In a stationary spacetime satisfying the vacuum Einstein equations $R μν = 0$ outside the sources, the twist 4-vector $ω μ$ is curl-free,

$\nabla_{\mu}\omega_{\nu} - \nabla_{\nu}\omega_{\mu} = 0$ ,

and is therefore locally the gradient of a scalar $ω$ (called the twist scalar):

$\omega_{\mu} = \nabla_{\mu}\omega.$

Instead of the scalars $λ$ and $ω$ it is more convenient to use the two Hansen potentials, the mass and angular momentum potentials, $Φ M$ and $Φ J$ , defined as^[3]

$\Phi_{M} = \frac{1}{4}\lambda^{-1}(\lambda^{2} + \omega^{2} -1)$ ,

$\Phi_{J} = \frac{1}{2}\lambda^{-1}\omega.$

In general relativity the mass potential $Φ M$ plays the role of the Newtonian gravitational potential. A nontrivial angular momentum potential $Φ J$ arises for rotating sources due to the rotational kinetic energy which, because of mass-energy equivalence, can also act as the source of a gravitational field. The situation is analogous to a static electromagnetic field where one has two sets of potentials, electric and magnetic. In general relativity, rotating sources produce a gravitomagnetic field which has no Newtonian analog.

A stationary vacuum metric is thus expressible in terms of the Hansen potentials $Φ A$ ( $A = M$ , $J$ ) and the 3-metric $h i j$ . In terms of these quantities the Einstein vacuum field equations can be put in the form^[3]

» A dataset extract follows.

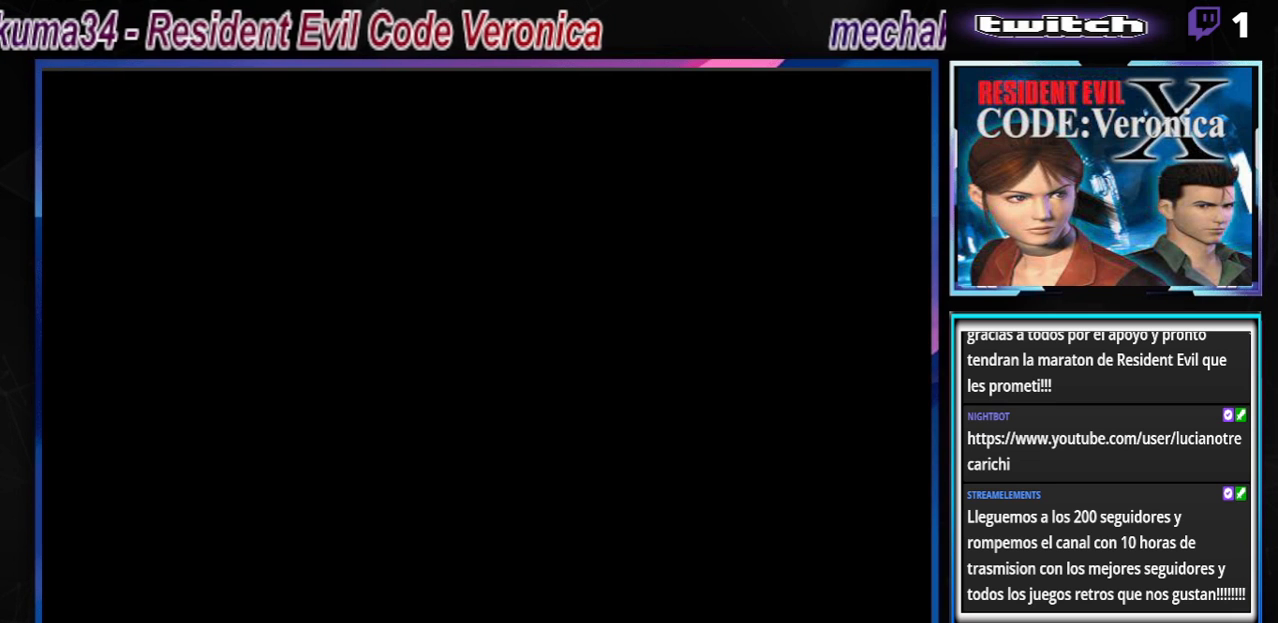
{"buttons": ["R1"], "left_stick": "center", "events": [[433, "R1", "down"]]}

$(h^{ij}\nabla_{i}\nabla_{j} - 2R^{(3)})\Phi_{A} = 0$ ,

$R^{(3)}_{ij} = 2[\nabla_{i}\Phi_{A}\nabla_{j}\Phi_{A} - (1+ 4 \Phi^{2})^{-1}\nabla_{i}\Phi^{2}\nabla_{j}\Phi^{2}],$

where $\Phi^{2} = \Phi_{A}\Phi_{A} = (\Phi_{M}^{2} + \Phi_{J}^{2})$ , and $R^{(3)}_{ij}$ is the Ricci tensor of the spatial metric and $R^{(3)} = h^{ij}R^{(3)}_{ij}$ the corresponding Ricci scalar. These equations form the starting point for investigating exact stationary vacuum metrics.